Autrefois mesdames

aile68

Il est beau mon Prince charmant, il vit dans un château aux pierres ocrées, son cheval blanc dort à l'écurie, digne et fier comme Artaban. Les soirs de grande fête, il danse avec les pucelles de toute la contrée, elles se précipitent et se pâment dans ses bras forts et musclés recouverts d'une veste à soufflets, comme on faisait jadis. Moi je suis la jeune fille déguisée en page, les soirs de bal costumé, j'ai toujours eu de la tendresse pour ce petit personnage en collant voué au service d'un grand personnage, reine ou roi à la tête d'un royaume puissant de préférence.

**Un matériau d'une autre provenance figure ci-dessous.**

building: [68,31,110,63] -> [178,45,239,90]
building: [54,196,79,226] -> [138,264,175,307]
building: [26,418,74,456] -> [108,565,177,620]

Aimer et servir, y en a qui vouent leur vie à cette noble fonction, je sais c'est un devoir qui fait ancien comme autrefois, au temps des grands chapeaux à plumes, des fraises autour du cou, des jabots, des capes et épées. Que j'aime tous ces accessoires d'un autre temps, ils me rappellent des chasses à courre avec le pauvre cerf tout essoufflé et désespéré, les chiens à sa poursuite, furieux comme des harpies. L'image est forte certes, violente même. Mais y a des histoires qui se déroulent aussi dans la tendresse d'un baiser au bord d'une rivière claire comme le jour.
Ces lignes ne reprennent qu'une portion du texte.